Thursday 27 October 2011

Thinking Creatively in the Natural History Museum



I am ashamed to say that my frist visit to the Natural History Museum only happened this year! In a Summer Holiday jaunt with my brother Kieron I ventured to South Kensington to the museum tha I had heard so much about. So impressed was I of the building, information and people that I decided to use this as the focal point of my Creative Thinking lectures - how could the Natural History Museum inspire you to create theatre?






So last Thursday I visited again, this time with 60 level 2 Drama students and one agenda - to look at the Natural History Museum as a venue for performance and explore its vast array of influences and information for theatrical endeavour.






By taking the students out of the university and letting them 'run free' already their creativity was doubled. They immediately started to look at things as a catalyst for ideas, development and theatre. But much more importantly, tey learned something. By being in that space and being surrounded by the museums many facts the students broadened their knowledge about dinosaurs, anatomy, the Earth, space, animals, evolution and biology.
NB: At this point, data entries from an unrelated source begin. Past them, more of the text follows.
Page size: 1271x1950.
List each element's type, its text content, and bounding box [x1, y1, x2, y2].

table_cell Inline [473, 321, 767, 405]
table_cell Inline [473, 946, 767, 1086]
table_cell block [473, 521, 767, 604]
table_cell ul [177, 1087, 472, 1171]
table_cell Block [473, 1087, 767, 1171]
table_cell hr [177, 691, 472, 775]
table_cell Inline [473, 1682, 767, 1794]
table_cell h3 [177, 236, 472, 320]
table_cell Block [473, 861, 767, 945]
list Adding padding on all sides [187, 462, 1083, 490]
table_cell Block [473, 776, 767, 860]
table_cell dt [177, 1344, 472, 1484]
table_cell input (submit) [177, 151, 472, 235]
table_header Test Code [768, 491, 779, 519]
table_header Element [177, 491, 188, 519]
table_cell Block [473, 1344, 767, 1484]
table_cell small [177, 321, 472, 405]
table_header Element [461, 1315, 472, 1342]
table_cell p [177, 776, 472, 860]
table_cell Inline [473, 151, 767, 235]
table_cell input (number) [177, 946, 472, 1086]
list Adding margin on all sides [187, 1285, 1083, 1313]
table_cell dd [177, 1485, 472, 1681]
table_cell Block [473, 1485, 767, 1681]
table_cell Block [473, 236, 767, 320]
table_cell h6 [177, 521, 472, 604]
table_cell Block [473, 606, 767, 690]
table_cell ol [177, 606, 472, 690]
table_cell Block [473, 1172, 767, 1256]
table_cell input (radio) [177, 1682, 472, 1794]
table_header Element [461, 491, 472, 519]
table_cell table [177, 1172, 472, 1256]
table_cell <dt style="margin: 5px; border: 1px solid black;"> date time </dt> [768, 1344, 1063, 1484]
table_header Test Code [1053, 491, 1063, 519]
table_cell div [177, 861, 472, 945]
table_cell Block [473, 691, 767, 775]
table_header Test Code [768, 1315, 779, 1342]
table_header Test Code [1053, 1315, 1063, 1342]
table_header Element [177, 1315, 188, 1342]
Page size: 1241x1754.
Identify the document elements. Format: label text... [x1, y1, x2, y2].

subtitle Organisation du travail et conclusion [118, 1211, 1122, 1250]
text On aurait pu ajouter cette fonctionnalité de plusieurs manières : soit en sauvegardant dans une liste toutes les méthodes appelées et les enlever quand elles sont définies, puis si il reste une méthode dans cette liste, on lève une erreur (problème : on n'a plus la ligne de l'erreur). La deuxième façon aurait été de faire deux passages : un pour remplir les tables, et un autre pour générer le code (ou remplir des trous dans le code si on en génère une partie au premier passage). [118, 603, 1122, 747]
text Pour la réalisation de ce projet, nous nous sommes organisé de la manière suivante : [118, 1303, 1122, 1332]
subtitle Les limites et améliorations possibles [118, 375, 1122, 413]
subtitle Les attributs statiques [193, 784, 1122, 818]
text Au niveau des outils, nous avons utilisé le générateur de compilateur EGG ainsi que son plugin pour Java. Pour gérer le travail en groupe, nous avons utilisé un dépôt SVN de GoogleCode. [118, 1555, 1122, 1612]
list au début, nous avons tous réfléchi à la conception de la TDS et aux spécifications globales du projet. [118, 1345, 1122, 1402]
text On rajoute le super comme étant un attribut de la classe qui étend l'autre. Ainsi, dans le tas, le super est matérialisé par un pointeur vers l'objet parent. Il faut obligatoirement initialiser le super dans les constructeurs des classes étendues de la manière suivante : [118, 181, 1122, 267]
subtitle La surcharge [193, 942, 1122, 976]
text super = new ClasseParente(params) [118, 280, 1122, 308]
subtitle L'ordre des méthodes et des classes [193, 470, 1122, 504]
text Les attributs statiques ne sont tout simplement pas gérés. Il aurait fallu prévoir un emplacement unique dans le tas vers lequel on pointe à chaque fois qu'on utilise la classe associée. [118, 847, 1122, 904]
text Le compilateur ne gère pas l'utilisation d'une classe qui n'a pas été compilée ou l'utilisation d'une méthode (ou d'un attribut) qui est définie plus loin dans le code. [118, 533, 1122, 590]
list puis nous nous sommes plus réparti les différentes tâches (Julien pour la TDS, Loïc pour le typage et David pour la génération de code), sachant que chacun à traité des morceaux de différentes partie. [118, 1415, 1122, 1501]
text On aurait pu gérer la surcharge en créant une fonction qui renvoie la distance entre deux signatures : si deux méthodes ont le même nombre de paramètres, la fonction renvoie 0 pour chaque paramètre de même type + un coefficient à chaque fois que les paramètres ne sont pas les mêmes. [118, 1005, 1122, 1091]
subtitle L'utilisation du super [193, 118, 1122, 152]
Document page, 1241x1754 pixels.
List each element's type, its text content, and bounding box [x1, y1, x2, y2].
In the Creative Thinking lectures I've been writing and delivering one main theme has come pushing through every time - in order to create good theatre you have to know about everything else!! No good theatre can be created just about the workings of theatre. It needs conflict and relationships, as well as a host of knowledge so that you can create the world of that play, that scenario or character. We have to develop our minds in so many ways - understand relationships, emotions and lifestyles, as well as be interested int he world around us, allow it to inspire and guide us. Without that what does theatre become?






I look forward to reading the students pitches for their pieces of theatre at the Natural History Museum, and maybe even a few we can pass onto the museum for their perusal too. Either way by getting the students out of the classroom and into another environment they have learnt and developed creatively already.